Building Work, Building Plans and Building Lines

Questions about Building Work, Building Plans and Building Lines

approved plans and house building work

Hardly a day goes by without questions from disgruntled homeowners relating to issues with discrepancies in house plans and building work. When I’m inspecting, I often find discrepancies between the approved plans and the built structure.

If you are selling your house, and don’t have municipal-approved plans or necessary permissions, you could be in trouble. If you are buying a house, and don’t ask for approved plans or permissions, you might have very expensive problems.

Homeowners can also be in trouble with the municipality for the erection of illegal structures. Some municipalities have aerial photographs of suburbs taken every four years to check if alterations have been made to homes. In addition to this, municipalities assign building inspectors to monitor developments on the ground.

The law requires all major building work to have plans drawn up and approved by the local authority. Therefore, it stands to reason that every house should have plans. But this is not always the case! A lack of approved building plans is a major problem for many people buying and selling houses and other buildings.

Sometimes people only discover that there are no plans years after they have bought a property. This comes to light either because they eventually want to do alterations, or because they want to sell. Buyers often find that a house they are buying does not have plans. They then want to know whose responsibility it is to have plans drawn up retrospectively (“as-built”).

It can become a complex legal matter if alterations and additions have been carried out without local authority approval.

Are Building Plans and Building Approval Always Required for Houses?

The National Building Regulations and Building Standards Act specify the need for building plans and approval. Therefore, it is the local authority that governs what can be done in terms of its zoning regulations and National Building Regulations. So it is they who give approval (or deny it) for all building work and renovations on all properties. However, most municipalities are more lenient when it comes to minor building work.

The Act states that the municipality may grant relaxation where the approval of plans requires the necessity of relaxation. However, you will have to apply for relaxation in writing and receive approval in writing.

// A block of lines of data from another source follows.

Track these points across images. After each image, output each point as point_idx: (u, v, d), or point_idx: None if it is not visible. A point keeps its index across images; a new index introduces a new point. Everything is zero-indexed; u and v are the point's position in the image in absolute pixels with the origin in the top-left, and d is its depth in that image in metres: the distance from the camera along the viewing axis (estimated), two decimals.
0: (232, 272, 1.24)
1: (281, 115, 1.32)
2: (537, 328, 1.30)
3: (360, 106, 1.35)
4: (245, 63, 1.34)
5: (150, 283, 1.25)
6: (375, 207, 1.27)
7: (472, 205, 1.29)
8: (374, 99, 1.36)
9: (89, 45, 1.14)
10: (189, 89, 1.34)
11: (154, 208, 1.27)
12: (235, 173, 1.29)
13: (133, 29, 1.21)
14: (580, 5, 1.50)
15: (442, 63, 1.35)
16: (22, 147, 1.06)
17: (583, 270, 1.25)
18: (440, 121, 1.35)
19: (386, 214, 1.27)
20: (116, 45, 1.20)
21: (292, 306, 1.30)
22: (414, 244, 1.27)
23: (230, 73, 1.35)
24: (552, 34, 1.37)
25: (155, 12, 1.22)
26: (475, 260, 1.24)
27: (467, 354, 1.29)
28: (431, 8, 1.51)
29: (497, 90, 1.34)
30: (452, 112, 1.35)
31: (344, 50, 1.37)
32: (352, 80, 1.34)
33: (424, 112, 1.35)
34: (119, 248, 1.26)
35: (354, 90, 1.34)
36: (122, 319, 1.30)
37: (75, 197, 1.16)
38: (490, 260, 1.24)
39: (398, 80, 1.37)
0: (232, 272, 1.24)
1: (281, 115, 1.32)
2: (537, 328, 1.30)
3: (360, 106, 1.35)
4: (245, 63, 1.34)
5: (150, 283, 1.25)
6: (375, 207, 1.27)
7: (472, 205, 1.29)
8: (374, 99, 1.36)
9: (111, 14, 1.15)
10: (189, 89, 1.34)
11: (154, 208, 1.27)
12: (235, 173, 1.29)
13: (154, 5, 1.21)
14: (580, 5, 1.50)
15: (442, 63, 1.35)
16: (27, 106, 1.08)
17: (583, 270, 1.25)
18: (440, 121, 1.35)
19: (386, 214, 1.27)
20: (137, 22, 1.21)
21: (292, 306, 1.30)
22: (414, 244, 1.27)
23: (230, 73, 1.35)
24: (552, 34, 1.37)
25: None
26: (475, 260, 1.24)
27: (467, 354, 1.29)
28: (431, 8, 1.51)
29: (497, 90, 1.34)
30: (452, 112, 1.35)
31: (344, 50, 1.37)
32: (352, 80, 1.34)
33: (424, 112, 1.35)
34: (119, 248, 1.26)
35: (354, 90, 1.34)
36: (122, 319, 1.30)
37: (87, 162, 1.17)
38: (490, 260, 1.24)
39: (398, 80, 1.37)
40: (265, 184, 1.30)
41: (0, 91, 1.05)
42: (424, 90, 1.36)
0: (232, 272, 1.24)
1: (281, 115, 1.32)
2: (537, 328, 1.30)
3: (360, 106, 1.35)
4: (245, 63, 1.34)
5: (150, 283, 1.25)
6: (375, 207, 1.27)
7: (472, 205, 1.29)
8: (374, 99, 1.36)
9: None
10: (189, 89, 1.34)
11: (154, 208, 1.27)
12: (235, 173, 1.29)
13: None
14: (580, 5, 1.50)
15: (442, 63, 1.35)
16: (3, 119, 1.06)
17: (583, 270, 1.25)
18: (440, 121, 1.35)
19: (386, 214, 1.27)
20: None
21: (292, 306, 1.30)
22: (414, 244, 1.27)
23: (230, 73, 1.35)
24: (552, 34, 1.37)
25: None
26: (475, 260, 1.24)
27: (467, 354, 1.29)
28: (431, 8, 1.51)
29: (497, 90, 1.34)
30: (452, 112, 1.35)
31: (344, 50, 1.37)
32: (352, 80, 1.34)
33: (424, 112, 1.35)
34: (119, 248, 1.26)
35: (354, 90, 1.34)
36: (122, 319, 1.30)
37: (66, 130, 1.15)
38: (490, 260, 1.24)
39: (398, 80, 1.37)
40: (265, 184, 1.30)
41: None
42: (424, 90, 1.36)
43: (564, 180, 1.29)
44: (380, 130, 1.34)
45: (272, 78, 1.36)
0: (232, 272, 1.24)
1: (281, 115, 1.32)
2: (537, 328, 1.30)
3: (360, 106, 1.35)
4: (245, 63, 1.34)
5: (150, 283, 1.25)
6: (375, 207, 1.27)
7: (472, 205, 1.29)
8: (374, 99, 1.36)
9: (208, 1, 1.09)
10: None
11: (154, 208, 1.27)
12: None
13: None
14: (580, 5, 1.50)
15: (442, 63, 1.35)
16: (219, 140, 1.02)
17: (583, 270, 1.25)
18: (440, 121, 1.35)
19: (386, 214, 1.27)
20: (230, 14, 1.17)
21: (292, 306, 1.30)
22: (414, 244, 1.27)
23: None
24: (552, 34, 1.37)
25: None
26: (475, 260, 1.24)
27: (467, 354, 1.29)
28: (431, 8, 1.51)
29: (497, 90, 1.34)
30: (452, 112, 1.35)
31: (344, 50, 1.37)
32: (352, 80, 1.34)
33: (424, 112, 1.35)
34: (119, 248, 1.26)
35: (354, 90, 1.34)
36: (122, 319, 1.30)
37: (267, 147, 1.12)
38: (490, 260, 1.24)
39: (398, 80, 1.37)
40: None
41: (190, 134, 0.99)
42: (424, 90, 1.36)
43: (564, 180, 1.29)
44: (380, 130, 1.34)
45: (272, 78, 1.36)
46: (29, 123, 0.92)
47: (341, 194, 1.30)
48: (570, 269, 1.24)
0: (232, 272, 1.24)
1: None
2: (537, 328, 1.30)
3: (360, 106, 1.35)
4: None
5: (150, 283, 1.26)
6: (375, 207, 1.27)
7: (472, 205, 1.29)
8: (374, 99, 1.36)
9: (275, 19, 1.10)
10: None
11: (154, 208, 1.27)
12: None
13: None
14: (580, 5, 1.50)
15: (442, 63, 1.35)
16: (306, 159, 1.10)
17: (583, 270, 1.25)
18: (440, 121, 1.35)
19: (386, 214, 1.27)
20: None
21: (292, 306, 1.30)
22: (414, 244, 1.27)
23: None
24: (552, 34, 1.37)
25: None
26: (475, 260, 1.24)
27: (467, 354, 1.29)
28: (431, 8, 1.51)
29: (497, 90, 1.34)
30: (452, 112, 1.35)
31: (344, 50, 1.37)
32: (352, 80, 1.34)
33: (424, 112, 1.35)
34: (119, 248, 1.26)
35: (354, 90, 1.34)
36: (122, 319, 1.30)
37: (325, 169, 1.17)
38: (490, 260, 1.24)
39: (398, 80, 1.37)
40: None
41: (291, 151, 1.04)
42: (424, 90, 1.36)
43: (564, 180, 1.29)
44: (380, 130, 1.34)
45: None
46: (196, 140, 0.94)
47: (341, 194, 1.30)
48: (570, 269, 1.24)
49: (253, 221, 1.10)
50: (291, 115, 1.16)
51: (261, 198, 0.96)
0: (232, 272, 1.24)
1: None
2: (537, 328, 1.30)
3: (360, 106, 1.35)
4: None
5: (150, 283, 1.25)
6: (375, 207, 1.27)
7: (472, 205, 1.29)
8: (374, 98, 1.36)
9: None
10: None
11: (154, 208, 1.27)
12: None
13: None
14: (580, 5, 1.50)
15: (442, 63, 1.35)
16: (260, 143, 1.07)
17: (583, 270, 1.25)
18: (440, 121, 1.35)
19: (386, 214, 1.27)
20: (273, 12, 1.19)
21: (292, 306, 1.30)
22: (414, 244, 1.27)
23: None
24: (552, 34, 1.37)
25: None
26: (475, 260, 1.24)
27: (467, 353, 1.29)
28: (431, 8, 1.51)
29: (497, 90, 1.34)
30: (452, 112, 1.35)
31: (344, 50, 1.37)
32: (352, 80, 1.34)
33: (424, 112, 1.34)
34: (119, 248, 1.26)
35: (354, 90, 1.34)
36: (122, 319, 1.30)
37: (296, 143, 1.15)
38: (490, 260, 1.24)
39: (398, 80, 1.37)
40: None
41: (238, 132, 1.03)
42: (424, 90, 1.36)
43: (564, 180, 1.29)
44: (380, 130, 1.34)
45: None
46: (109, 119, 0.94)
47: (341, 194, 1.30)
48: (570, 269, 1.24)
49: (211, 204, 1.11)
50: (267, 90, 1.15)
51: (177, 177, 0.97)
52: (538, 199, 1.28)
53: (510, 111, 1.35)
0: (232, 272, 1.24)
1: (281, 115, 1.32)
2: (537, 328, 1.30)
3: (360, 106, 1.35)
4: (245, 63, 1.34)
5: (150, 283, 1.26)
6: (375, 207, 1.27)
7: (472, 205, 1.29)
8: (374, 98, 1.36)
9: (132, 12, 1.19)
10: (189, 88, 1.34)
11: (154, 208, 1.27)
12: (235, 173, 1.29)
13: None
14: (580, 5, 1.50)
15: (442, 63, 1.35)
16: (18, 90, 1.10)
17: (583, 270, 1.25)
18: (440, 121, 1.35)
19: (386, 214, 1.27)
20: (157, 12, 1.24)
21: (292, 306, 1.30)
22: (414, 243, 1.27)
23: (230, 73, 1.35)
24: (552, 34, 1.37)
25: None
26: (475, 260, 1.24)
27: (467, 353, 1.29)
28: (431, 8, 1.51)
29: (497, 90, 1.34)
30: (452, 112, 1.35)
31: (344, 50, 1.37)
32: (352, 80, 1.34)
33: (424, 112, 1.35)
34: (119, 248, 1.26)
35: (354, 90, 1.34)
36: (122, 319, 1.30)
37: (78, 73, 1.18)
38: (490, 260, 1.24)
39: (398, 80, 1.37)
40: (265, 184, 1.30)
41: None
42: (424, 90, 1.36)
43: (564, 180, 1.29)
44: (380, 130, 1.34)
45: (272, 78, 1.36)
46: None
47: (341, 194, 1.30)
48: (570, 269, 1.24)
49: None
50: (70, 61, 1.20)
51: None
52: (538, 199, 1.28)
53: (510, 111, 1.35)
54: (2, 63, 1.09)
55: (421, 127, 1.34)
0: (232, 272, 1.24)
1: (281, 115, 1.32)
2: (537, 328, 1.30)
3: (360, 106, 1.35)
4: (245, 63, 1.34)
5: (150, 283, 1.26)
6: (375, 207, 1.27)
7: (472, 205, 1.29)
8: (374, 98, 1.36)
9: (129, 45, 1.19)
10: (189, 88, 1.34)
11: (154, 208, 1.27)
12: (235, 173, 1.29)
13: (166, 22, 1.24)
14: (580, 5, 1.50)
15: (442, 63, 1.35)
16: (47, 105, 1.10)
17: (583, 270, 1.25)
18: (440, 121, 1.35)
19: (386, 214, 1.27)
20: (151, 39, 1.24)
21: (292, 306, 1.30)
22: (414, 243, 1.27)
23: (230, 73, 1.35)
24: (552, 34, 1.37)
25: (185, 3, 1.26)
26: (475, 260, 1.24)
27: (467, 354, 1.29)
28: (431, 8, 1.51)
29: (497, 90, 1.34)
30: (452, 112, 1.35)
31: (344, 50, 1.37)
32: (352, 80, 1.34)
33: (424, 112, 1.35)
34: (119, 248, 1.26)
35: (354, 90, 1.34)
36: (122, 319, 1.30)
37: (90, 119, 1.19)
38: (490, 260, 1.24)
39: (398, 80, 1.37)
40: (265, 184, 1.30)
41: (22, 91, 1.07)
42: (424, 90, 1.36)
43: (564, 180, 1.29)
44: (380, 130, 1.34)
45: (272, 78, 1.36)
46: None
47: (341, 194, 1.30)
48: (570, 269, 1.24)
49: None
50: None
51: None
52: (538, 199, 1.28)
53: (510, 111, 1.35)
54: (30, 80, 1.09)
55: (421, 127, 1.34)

If your property is within an estate townhouse or cluster complex, you will also need to get a copy of the Estate Guidelines from the Aesthetics Committee, Body Corporate, Residents Associations etc. Moreover, there may be a list of requirements that ensure aesthetic harmony and good building practices within the estate or complex. Furthermore, you will need your plans stamped and a letter from the Body Corporate for Council indicating that they are happy with your planned building.

How the Issue of “Voetstoots” Affects Building Approval and Plans

The purchase agreement made between buyers and sellers of the property will include a voetstoots clause. Essentially this clause indicates that the purchaser accepts the risk relating to defects existing at the time of the sale, patent or latent (but not visible). However, the exceptions to this clause are instances where the seller deliberately and fraudulently conceals latent defects from the purchaser, that they were aware of at the time. In this instance, the seller will remain liable for these defects. But of course, the purchaser will have to provide evidence that the seller knew what was wrong.